Today the positive results of the community policing initiative which brought house invasions down to below single figures per year, were adopted by neighbouring communities and slowly but surely the crime prevention net spread along the coast from Port Edward to Port Shepstone.


Today the Southcoast of KZN is considered one of the safest regions in South Africa. Once again community after community came together. They stopped demanding and complaining about service delivery. They put their hands in their pockets to make individually nominal but collectively meaningful and sustainable financial support and made a comprehensive and effective plan that continues to improve the safety and security of the everyone who lives, works or plays there.


SOUTH COAST IS THE PLACE TO GO


The South Coast in general and Margate in particular were once iconic holiday destinations for thousands of South Africans from the hinterland. Free State, Gauteng, Mpumalanga and the north. The community was a vibrant one enjoying the peace and quiet during school terms while making hay throughout the holidays.

Like so many towns around our country, the deterioration in municipal services has taken its toll.


Throughout this time the community complained to the authorities, marched to the mayors’ offices, sought exposure to their plight on national television, all with little meaningful result.


In early 2020 a group of local businessmen decided that enough was enough and formed a voluntary organisation called Tidy Towns Shelly to Margate.


                                                           “Together we can do so much more” became the slogan.


In the ensuing years, Tidy Towns took hands with the municipalities. South Coast business and its farming community sent plumbers, brick layers, handymen, trucks, graders, and front-end dumpsters to replace and repair every public facility down the coast.

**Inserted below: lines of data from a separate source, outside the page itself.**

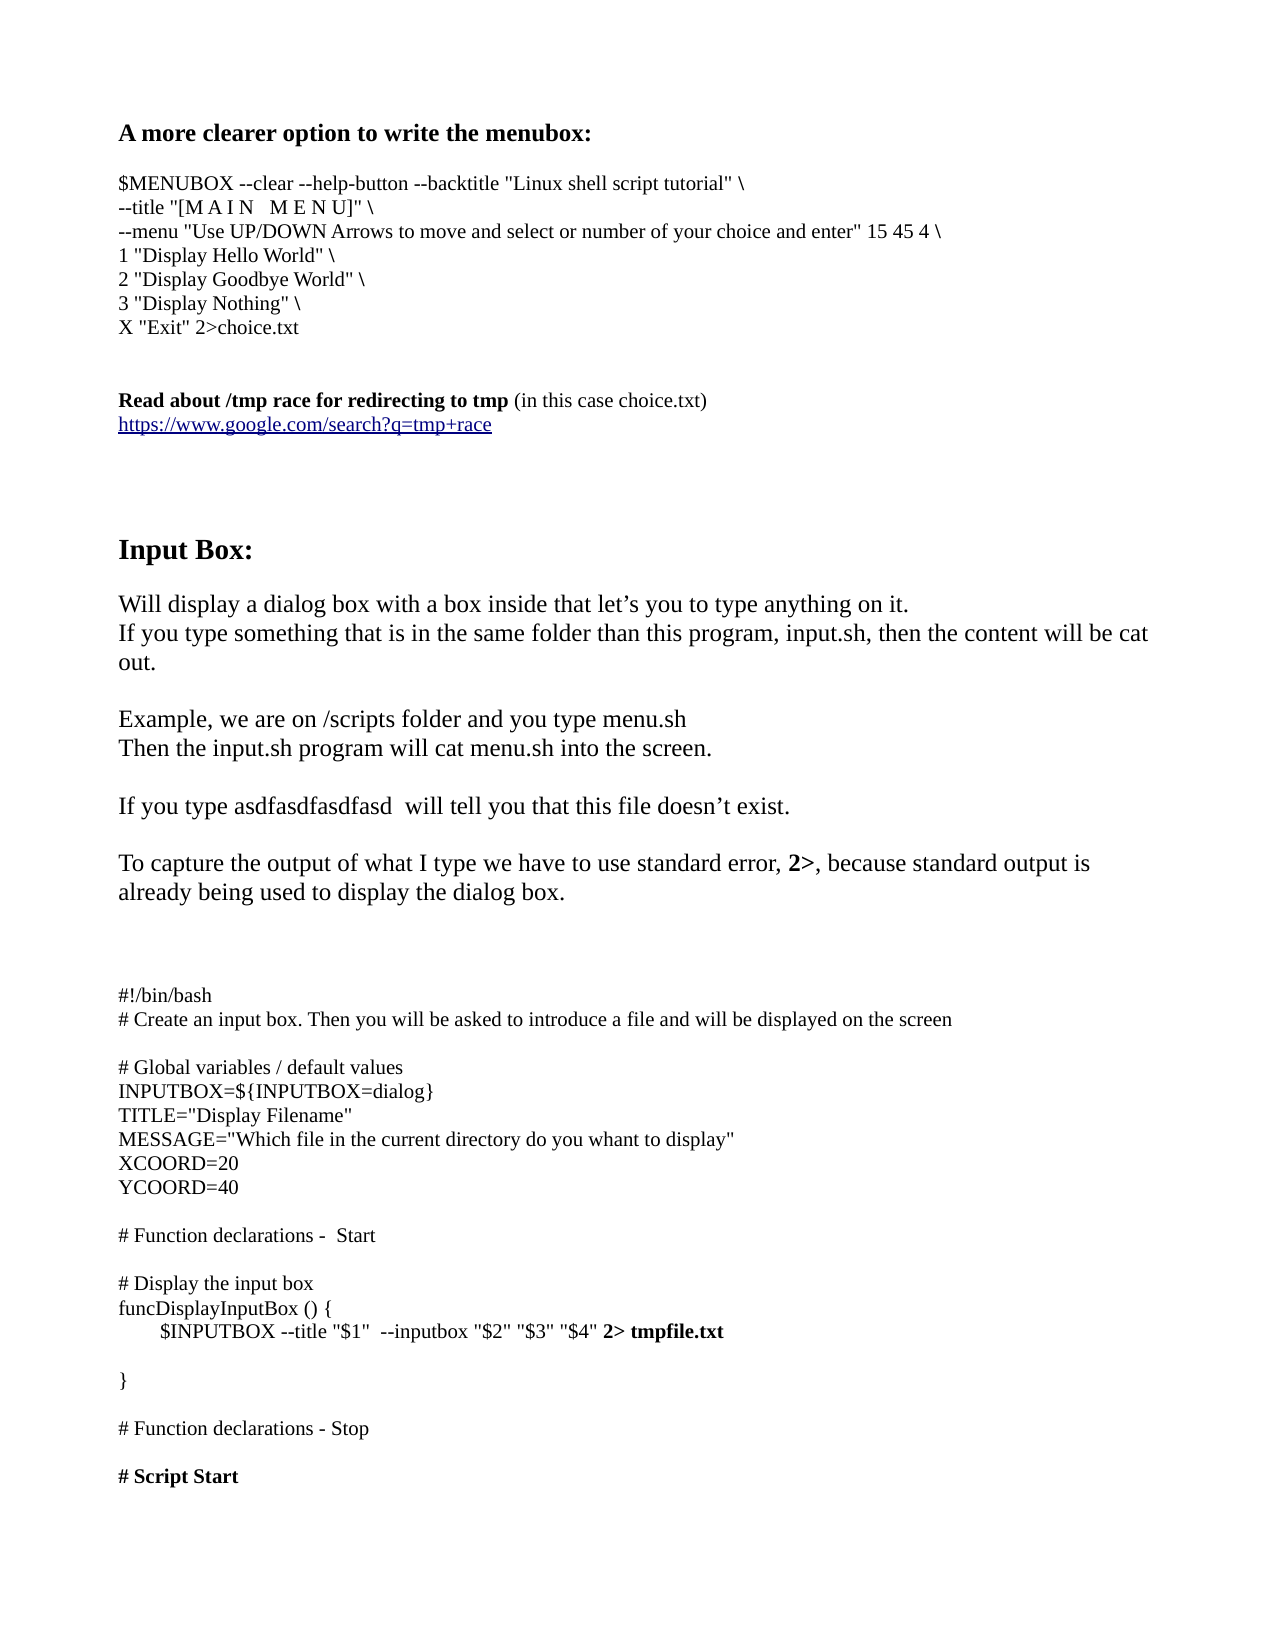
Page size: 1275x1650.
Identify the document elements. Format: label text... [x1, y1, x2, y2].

text MESSAGE="Which file in the current directory do you whant to display" [118, 1127, 1157, 1151]
text # Function declarations - Stop [118, 1416, 1157, 1440]
text 1 "Display Hello World" \ [118, 243, 1157, 267]
text Read about /tmp race for redirecting to tmp (in this case choice.txt) [118, 387, 1157, 412]
text $MENUBOX --clear --help-button --backtitle "Linux shell script tutorial" \ [118, 171, 1157, 195]
text XCOORD=20 [118, 1151, 1157, 1175]
text --menu "Use UP/DOWN Arrows to move and select or number of your choice and enter" 15 45 4 \ [118, 219, 1157, 243]
text # Display the input box [118, 1271, 1157, 1295]
text INPUTBOX=${INPUTBOX=dialog} [118, 1079, 1157, 1103]
text --title "[M A I N M E N U]" \ [118, 195, 1157, 219]
text If you type asdfasdfasdfasd will tell you that this file doesn’t exist. [118, 791, 1157, 819]
text To capture the output of what I type we have to use standard error, 2>, because standard output is already being used to display the dialog box. [118, 848, 1157, 906]
text } [118, 1368, 1157, 1392]
text funcDisplayInputBox () { [118, 1295, 1157, 1319]
text https://www.google.com/search?q=tmp+race [118, 412, 1157, 436]
text Example, we are on /scripts folder and you type menu.sh [118, 704, 1157, 733]
text # Script Start [118, 1464, 1157, 1488]
text X "Exit" 2>choice.txt [118, 315, 1157, 339]
text # Function declarations - Start [118, 1223, 1157, 1247]
text Will display a dialog box with a box inside that let’s you to type anything on it. [118, 589, 1157, 618]
text 2 "Display Goodbye World" \ [118, 267, 1157, 291]
text TITLE="Display Filename" [118, 1103, 1157, 1127]
text # Global variables / default values [118, 1055, 1157, 1079]
text A more clearer option to write the menubox: [118, 118, 1157, 147]
text $INPUTBOX --title "$1" --inputbox "$2" "$3" "$4" 2> tmpfile.txt [118, 1319, 1157, 1343]
text YCOORD=40 [118, 1175, 1157, 1199]
text Then the input.sh program will cat menu.sh into the screen. [118, 733, 1157, 762]
text #!/bin/bash [118, 983, 1157, 1007]
text Input Box: [118, 532, 1157, 565]
text If you type something that is in the same folder than this program, input.sh, then the content will be cat out. [118, 618, 1157, 676]
text 3 "Display Nothing" \ [118, 291, 1157, 315]
text # Create an input box. Then you will be asked to introduce a file and will be displayed on the screen [118, 1007, 1157, 1031]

Teams of volunteers from local schools joined hands and brought their own spark of plan making to the party. Between them and the hundreds of residents who heeded the call to arms, they cleared the beaches and the parklands that surround them of garbage, plastics, glass and bottles, overgrown bush and the rest. Wild bushlands were cleaned up, alien plants removed, grasslands returned to lawned picnic sites and the verges along the roads were trimmed while in some places new trees were planted. Even the Shelly Beach Ski boat club site got a complete facelift while road surfaces were given a fresh coat of paint.


The enthusiasm and success of the Tidy Towns Shelly Beach to Margate became so infectious that similar initiatives started up along the coast to Pennington and Scottburgh and beyond.


Today the south coast beaches from Marina beach in the south to Shelly beach in the north have been returned to their former glory by a community who simply decided to make a plan and December 2022 recorded the biggest influx of holiday makers they had recorded in ten years.


THAT’S THE SPIRIT


That’s the spirit of South Africa. Despite the state of the nation in all of its aspects, the communities are coming alive and taking back their towns.


People are realizing that the perpetual bombardment of negativity they we are exposed to across public and social media platforms perpetuates misery and destroys hope and does absolutely nothing to improve their lives. Town after town, village after village, people are standing up to take on the responsibilities of fixing the broken, helping the poor and sickly, and creating a safer and more enjoyable life than they have had to endure for far too long.


It is this indomitable can-do attitude that makes me proud to be South African. The 60, 000 multiracial crowd singing the national anthem at full throttle at a Springbok test match in Mpumalanga, makes me proud to be a South African. The individual government official who bends over backwards to be of help makes me proud to be South African.


The smiles and genuine empathy of up-and-coming nurses and doctors in our hospitals, burns a warm fire in my chest.


Good will overcome evil in the end, and our contribution and determination will add value to the greater cause.


                                                                             Together we can do so much more!